UNA SEGUNDA OPORTUNIDAD
Para poder entender este artículo, deberemos retroceder en el tiempo y situarnos en tiempos de Jesús, en concreto, el caso con la mujer adúltera.
En él, se nos habla de una mujer que había sido infiel a su marido. La mujer fue llevada al templo para ser castigada por Jesús, ya que decían que había incumplido la ley de Moisés. Jesús decide que no aplicaría la ley ya que no querían aprender de ella, solo hacerla efectiva Jesús no va en contra de esta ley, sino que la supera con la misericordia de Dios. Por lo cual, propuso que el que estuviera limpio de pecado tirara la primera piedra.
Con esto, Jesús intenta mostrarnos que muchas veces castigamos y juzgamos severamente a los demás, sin habernos mirado primero a nosotros. Solo nos interesa ver lo malo de los demás, y no nos paramos a pensar en todo lo malo que nosotros hemos hecho. De vez en cuando, deberíamos ser jueces de nosotros mismos e intentar ser mejores personas, rectificando e intentando eliminar todo lo malo.
Retrocediendo a la historia de la mujer, Jesús le propuso un cambio de vida, y esta cambia, ya que encuentra el perdón en la misericordia de Dios, viendo que Dios prefiere perdonar y no castigar. Pongámonos en la situación de aquella mujer, tirada en el suelo, rodeada por una muchedumbre y escuchando muchísimos insultos que nos desprecian y con piedras en las manos dispuestos a tirárnoslas. Y, de pronto, vemos que la persona que nos va a juzgar sin pedir ninguna explicación de nuestro acto, con unas simples palabras, hace que toda esa muchedumbre se vaya ya que ha dicho la gran verdad que todos estaban obviando.
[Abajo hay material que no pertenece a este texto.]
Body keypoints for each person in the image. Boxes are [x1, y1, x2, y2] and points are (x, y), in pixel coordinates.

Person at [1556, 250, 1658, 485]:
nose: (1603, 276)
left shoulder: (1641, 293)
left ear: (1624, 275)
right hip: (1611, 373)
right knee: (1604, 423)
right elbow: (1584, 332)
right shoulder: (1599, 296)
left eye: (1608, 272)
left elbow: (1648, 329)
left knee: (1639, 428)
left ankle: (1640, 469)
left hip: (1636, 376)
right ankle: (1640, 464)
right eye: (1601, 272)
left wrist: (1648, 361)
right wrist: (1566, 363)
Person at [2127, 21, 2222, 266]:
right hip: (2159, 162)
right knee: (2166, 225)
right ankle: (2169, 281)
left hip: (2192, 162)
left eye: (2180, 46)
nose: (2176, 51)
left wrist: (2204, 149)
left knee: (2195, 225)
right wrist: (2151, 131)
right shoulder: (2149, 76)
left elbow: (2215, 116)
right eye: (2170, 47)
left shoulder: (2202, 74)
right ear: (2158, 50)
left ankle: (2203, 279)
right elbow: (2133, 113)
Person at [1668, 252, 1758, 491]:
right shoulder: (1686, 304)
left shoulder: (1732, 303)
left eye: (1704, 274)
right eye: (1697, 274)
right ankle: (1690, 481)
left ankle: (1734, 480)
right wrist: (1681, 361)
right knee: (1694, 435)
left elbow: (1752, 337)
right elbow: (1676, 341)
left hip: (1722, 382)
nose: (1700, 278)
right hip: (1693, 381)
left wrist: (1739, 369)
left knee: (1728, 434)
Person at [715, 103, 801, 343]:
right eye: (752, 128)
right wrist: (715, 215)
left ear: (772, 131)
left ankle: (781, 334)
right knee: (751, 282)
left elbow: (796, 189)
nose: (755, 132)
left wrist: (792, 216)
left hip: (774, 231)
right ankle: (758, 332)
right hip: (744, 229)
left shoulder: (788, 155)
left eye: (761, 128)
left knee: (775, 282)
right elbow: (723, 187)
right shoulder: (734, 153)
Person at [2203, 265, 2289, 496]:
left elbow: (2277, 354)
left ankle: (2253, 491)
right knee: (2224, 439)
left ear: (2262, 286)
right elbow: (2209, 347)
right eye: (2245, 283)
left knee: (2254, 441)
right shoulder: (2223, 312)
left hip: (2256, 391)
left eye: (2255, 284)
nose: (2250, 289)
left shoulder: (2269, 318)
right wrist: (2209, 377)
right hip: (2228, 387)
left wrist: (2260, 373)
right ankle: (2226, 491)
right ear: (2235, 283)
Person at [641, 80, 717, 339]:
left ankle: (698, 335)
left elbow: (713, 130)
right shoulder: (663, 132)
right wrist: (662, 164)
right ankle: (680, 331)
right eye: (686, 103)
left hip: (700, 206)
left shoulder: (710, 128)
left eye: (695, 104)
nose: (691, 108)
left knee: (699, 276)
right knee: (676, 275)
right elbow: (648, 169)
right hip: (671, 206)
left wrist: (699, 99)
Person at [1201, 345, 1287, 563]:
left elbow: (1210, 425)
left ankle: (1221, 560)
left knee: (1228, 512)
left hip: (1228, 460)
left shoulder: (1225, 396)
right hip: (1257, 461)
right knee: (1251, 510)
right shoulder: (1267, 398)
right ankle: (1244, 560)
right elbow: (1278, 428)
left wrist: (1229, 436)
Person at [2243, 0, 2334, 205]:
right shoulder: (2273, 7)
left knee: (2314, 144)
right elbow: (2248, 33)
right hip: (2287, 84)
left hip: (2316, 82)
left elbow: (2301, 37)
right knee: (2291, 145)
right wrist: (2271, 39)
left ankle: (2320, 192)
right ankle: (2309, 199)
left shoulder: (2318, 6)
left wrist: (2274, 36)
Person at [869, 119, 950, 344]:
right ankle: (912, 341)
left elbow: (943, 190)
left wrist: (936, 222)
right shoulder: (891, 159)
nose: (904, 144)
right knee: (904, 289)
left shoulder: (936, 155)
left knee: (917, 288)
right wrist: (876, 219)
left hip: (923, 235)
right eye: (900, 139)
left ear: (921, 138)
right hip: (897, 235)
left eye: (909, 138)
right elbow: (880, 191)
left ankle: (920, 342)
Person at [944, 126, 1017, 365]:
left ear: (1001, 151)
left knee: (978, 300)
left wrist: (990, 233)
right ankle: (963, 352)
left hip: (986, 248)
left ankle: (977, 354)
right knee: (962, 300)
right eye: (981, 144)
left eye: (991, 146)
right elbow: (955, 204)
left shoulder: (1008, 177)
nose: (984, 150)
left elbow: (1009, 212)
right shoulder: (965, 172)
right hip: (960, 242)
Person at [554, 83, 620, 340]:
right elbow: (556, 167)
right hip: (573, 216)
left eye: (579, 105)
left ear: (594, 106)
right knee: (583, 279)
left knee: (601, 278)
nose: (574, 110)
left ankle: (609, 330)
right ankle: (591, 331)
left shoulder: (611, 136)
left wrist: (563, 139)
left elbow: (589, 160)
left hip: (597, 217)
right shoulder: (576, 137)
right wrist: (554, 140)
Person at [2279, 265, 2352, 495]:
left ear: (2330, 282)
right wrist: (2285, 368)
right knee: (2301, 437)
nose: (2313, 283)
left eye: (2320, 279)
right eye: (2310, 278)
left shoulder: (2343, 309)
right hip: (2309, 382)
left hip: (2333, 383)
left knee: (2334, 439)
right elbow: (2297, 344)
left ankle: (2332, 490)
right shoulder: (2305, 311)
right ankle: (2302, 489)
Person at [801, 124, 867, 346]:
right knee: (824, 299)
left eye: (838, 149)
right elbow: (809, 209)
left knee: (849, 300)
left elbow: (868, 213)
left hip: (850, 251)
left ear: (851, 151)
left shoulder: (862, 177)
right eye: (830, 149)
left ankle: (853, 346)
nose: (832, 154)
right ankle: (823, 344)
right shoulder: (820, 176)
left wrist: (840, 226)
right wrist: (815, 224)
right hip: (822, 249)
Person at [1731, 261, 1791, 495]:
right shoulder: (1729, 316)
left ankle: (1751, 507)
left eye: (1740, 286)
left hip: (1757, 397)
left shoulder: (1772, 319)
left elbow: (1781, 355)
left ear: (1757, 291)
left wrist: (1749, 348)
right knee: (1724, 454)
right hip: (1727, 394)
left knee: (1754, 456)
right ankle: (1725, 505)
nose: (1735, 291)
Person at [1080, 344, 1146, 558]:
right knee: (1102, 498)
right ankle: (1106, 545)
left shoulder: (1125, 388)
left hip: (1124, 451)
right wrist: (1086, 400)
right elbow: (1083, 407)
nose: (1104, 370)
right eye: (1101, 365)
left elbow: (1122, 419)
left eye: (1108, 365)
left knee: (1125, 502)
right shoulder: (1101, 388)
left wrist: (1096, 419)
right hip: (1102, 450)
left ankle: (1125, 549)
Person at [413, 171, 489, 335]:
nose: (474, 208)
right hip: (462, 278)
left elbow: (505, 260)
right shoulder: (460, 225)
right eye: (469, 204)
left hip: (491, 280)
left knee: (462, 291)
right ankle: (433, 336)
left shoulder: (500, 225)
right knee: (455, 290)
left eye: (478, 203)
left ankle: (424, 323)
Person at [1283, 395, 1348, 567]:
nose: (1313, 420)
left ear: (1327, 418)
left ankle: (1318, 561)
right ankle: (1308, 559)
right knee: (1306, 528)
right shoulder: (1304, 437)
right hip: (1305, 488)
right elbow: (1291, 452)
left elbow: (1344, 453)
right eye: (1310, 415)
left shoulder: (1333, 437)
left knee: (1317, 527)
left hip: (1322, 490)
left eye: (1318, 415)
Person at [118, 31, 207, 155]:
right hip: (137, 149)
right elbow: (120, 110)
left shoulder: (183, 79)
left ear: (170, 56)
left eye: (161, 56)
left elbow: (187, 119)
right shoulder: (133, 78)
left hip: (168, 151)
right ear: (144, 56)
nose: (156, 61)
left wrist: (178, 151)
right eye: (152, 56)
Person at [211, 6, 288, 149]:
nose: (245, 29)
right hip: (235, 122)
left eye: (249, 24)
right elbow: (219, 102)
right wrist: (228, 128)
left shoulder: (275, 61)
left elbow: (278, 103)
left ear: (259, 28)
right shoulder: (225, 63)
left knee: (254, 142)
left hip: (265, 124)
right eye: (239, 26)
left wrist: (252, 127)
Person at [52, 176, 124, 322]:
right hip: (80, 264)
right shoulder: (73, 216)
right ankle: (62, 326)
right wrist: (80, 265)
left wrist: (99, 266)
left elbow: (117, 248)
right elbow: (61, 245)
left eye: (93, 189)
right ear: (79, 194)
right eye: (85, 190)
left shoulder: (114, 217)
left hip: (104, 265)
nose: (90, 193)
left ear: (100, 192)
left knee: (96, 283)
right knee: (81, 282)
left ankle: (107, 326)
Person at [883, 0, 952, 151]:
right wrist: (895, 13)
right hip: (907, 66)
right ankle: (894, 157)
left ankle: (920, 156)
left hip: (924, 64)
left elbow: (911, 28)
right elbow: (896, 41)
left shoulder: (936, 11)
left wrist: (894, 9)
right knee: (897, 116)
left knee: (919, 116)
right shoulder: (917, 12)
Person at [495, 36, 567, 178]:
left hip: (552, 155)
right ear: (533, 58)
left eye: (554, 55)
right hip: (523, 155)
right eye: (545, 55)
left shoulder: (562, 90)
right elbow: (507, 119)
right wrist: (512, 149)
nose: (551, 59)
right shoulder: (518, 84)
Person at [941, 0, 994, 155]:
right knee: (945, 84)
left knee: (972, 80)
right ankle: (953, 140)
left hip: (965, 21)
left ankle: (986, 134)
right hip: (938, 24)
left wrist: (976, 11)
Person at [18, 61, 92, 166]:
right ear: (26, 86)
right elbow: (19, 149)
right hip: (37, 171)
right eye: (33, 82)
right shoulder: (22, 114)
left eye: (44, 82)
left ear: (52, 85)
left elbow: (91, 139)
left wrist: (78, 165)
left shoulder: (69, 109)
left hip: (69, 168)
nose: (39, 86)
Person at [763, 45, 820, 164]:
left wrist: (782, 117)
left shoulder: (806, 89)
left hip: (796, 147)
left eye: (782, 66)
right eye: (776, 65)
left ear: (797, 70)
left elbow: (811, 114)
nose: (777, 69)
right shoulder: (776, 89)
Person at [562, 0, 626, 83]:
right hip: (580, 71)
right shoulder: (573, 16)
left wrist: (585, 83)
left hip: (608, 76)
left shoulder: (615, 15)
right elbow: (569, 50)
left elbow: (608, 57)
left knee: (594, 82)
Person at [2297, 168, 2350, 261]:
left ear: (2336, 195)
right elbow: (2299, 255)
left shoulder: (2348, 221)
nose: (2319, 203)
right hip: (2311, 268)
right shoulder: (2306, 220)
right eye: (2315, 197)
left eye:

Pienso que la mujer se sintió aceptada, y sintió un gran agradecimiento hacia Jesús, porque vio cómo pasó de tener las horas contadas a ofrecerle una nueva vida, gracias a Jesús fue como si volviera a nacer, a partir de entonces pienso que vería las cosas de otra manera. Se sintió aliviada, y vio que ella no era la única que se había equivocado y había hecho algo malo.
Esto nos muestra que por cosas muy malas que hagamos, siempre encontraremos el perdón de Dios, aunque esto no debe ser excusa para realizar malos actos. Son muchas las veces que la “hemos liado” en nuestra vida, algunas hemos encontrado el perdón y otras no, dependiendo de nuestro error y de la persona. Hay personas que no son capaces de perdonar determinados actos que hemos hecho, simplemente porque no le es fácil olvidar lo que hiciste, aunque nuca hay que olvidarlo en realidad, siempre se tiene que tener en mente lo que cada persona ha hacho contigo, pero hay que darle otra oportunidad, pienso que todos tenemos capacidad para cambiar a mejor, otra cosa es que queramos.
Cambiando de tercio y volviendo otra vez a la situación de la mujer, esto se puede trasladar a la actualidad, no hay castigos físicos, pero sí morales, por partes de las personas del entorno que les rodea. Vemos cómo el chico con cuantas más se vaya más guay es, y la chica, con cuantos más se vaya, más guarra es. Nos preguntaremos por qué ocurre esto, pero no lo sé, la sociedad en la que vivimos es así, tal que las penas de adulterio hay países en las que está castigada.
El adulterio se castiga con seis años de cárcel en filipinas. El adulterio en Marruecos, al igual que las relaciones sexuales fuera del matrimonio, están considerados como un pecado capital y, en algunos países que se rigen por el código penal más extremista del islam, llegan a condenarlos a muerte mediante la lapidación. Por el contrario, el código penal del reino alauí solo prevé que el castigo a una pareja adúltera pueda ir hasta los dos años.
Estamos en el siglo XXI, recuérdenlo, la situación de la mujer no debería ser esta.